Tenho o direito de ficar calado. Mas não fico!

MISSÃO PUNITIVA

Por Eduardo Louro

  

Restam cada vez menos dúvidas que este governo, e Pedro Passos Coelho em particular, entendem que estão investidos da nobre missão de punir os portugueses, essa cambada de preguiçosos e malandros que não gosta de trabalhar e que nada mais vê que feriados e pontes, folia e carnaval. Que vive há anos no dolce fare niente de sol e praia, entre festas e copos, à custa do dinheiro que foi pedindo emprestado até não poder mais!

Pedro Passos Coelho não se sente na pele do capataz da União Europeia e do FMI, que tem por missão exclusiva velar pela execução as suas ordens: sente-se na pele do carrasco que executa a pena com sádico prazer.

Sente que está incumbido da missão histórica de livrar o universo de uma espécie humana que não tem cabimento na sua visão do mundo, por acaso a mesma dos pobres coitados que, enganados e vigarizados por essa cambada, despejaram generosamente o seu dinheiro pelo pequeno rectângulo da ponta ocidental da Europa onde, ao longo de anos, se foi concentrando a última casta da humanidade que acreditou poder viver do que caía do céu. Por isso os enxota do conforto do rectângulo, pouco lhe importando o destino que tomam. Manda emigrar uns enquanto vai exterminando os outros!

É assim se percebe o discurso piegas. É assim que se percebe a estória do carnaval. É assim que se entende a extinção de feriados, mesmo que marcantes da construção da identidade nacional. E é assim que se compreende que um primeiro-ministro possa mandar dividir o PIB por 365 para saber quanto custa cada feriado!

PUNIÇÃO

Por Eduardo Louro 

 

Não tenho tido oportunidade de me aperceber das opiniões publicadas sobre a decisão do governo grego de submeter a referendo o plano de apoio financeiro comunitário, mas não me custa nada admitir que as opiniões se dividirão. Que haverá quem ache que Papandreou assumiu uma atitude com tanto de cobardia quanto de ingratidão, como quem ache que assumiu a única atitude que lhe era possível tomar: procurar a legitimidade democrática para suportar um dos mais violentos ataques à soberania e à dignidade de um povo! Que haverá quem o ache um louco e quem o ache muito esperto!

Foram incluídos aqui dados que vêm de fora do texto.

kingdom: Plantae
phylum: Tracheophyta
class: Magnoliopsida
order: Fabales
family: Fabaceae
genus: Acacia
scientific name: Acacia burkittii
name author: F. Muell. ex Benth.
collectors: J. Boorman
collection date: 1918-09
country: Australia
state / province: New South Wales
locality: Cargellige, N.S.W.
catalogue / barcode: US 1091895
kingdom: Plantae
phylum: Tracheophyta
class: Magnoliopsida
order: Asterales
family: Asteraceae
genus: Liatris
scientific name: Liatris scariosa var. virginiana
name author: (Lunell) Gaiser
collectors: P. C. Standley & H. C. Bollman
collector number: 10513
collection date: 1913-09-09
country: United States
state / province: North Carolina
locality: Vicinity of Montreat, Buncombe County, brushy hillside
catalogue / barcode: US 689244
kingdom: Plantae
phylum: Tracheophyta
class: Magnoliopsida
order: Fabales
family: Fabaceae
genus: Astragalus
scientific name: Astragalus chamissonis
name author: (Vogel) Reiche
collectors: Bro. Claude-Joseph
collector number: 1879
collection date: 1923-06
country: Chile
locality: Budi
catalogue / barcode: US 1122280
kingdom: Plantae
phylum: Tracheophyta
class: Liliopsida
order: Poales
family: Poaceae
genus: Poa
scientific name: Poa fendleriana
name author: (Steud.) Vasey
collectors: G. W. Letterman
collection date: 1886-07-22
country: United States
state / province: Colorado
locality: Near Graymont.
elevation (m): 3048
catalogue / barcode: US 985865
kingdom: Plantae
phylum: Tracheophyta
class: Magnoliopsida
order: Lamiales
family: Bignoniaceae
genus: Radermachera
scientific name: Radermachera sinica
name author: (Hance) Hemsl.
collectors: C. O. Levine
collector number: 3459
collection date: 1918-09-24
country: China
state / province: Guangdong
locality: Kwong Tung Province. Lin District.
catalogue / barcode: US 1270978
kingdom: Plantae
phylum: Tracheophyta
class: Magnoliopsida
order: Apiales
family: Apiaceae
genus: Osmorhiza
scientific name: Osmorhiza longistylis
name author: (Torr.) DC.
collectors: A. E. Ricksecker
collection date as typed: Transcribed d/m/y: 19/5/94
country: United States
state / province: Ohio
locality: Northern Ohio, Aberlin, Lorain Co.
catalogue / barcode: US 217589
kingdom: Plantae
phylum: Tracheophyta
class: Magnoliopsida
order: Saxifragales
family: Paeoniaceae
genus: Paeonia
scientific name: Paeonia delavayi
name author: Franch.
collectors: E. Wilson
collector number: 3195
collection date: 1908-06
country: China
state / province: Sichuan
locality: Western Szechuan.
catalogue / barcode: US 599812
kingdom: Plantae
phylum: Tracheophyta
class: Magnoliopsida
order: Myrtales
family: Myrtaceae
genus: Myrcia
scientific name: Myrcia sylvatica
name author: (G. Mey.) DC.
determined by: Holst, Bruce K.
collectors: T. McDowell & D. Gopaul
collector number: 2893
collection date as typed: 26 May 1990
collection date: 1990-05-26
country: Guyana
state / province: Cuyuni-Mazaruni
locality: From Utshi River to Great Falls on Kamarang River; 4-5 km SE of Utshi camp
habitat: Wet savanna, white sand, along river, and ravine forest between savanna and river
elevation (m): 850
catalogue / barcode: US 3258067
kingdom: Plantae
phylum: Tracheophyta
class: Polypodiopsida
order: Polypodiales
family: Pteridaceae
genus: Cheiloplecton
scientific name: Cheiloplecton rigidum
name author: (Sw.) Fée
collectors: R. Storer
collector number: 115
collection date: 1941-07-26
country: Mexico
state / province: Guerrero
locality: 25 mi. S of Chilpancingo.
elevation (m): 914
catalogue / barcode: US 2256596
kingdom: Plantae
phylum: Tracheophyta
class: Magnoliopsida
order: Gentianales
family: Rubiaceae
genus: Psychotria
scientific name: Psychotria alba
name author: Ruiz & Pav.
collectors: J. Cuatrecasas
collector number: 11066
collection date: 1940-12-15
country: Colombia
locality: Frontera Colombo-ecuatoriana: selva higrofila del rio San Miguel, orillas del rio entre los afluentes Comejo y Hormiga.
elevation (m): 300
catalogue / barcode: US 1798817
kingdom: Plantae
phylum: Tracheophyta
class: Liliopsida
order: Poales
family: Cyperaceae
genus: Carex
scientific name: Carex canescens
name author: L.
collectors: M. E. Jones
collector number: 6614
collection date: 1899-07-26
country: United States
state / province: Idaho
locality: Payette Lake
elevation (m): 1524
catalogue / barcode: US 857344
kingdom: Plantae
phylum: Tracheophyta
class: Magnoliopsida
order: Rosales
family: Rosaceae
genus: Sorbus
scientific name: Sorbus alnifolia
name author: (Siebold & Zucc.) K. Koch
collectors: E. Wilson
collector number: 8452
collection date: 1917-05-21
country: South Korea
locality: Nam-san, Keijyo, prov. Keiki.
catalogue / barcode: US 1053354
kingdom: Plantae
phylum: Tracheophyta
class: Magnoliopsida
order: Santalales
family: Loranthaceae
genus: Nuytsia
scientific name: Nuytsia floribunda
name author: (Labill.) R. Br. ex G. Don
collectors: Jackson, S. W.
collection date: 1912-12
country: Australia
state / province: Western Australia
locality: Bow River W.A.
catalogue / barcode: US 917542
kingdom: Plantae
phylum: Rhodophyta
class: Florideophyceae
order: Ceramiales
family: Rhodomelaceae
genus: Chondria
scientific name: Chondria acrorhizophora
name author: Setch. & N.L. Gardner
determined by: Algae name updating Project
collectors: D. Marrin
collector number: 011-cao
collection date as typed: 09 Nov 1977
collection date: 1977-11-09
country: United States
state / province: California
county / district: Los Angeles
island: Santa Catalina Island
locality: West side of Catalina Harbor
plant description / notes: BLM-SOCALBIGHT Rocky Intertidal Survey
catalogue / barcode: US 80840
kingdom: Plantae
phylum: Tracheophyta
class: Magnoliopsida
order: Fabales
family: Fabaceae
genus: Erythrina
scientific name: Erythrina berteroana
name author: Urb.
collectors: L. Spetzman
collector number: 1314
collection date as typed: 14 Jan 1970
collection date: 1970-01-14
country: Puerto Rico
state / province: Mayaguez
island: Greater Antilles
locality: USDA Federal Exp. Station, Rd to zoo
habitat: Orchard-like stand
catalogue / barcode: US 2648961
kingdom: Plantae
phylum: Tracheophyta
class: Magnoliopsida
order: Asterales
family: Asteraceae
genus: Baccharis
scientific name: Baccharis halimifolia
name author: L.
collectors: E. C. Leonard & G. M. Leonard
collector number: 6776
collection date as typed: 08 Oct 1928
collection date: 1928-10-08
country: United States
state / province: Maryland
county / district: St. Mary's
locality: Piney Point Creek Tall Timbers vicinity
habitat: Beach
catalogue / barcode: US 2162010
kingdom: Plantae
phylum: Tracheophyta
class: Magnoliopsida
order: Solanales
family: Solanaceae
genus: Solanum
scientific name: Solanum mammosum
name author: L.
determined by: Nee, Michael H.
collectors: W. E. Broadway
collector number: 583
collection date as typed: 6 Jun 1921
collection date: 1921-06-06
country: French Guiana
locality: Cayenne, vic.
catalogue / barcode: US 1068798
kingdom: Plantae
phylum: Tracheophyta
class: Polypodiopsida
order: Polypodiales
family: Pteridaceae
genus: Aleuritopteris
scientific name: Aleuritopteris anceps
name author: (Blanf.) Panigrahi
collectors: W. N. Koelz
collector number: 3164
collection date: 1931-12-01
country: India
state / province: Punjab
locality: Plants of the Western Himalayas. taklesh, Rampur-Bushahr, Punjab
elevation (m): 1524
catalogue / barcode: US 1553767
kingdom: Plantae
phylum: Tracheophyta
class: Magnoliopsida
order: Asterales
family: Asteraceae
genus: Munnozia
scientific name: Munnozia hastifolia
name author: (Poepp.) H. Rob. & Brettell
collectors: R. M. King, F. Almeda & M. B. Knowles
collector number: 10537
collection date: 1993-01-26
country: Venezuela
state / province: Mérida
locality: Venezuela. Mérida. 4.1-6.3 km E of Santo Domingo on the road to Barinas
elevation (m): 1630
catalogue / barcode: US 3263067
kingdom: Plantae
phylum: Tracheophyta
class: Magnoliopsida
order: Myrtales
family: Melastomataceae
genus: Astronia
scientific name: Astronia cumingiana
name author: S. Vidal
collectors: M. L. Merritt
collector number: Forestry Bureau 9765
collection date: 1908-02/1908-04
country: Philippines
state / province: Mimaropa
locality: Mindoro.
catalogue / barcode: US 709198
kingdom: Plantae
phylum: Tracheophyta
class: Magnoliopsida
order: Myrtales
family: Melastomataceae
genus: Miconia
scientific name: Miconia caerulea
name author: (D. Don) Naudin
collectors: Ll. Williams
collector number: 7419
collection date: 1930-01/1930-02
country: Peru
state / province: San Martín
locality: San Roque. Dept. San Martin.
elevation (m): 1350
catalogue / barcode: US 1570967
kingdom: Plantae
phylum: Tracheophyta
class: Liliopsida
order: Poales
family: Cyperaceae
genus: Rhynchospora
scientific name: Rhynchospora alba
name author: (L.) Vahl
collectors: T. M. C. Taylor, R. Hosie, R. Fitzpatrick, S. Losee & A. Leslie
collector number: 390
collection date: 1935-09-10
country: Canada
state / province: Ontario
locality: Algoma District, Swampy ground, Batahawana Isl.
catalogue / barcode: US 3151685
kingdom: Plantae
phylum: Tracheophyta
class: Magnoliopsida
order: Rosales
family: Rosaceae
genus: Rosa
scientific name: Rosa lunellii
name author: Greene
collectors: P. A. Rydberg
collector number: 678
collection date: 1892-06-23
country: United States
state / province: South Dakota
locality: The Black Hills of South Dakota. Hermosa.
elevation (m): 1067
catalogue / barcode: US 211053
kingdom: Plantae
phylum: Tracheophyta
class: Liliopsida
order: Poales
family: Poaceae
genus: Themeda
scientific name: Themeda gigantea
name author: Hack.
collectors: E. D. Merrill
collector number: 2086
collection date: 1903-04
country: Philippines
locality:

Sou dos que acham que, na realidade, não lhe restavam muitas alternativas. E também dos que acham que a democracia é sempre solução! E que os problemas crescem desmesuradamente quando se escondem dela!

Mas o ponto que me traz aqui não é esse exactamente esse. É a ironia da história!

É muito provável que o “não” ao pacote saia vencedor deste referendo, com o consequente abandono da moeda europeia e o regresso à velhinha dracma. E que os gregos venham a cair num buraco muito negro, com o empobrecimento imediato brutal e a garantia da perda contínua de poder de compra, com taxas de inflação verdadeiramente assustadoras. Cairão num inferno profundo, do qual nunca se saberá quando sairão!

Circunstâncias em que o euro, muito provavelmente, implodirá. Dificilmente resistirá a esta desgraça mas, se o conseguir, o sistema financeiro europeu sofrerá um abalo do qual demorará muitos anos a recompor-se!

Toda a gente perde. E muito! E é a vitória definitiva do espírito punitivo que marcou a estratégia que a UE escolheu para fazer frente à crise das dívidas soberanas. É a punição da Grécia por todos os seus abusos, ao longo de anos e anos. Mas também a punição da União Europeia pelas suas hesitações, pela falta de capacidade de decisão e pela ausência de liderança!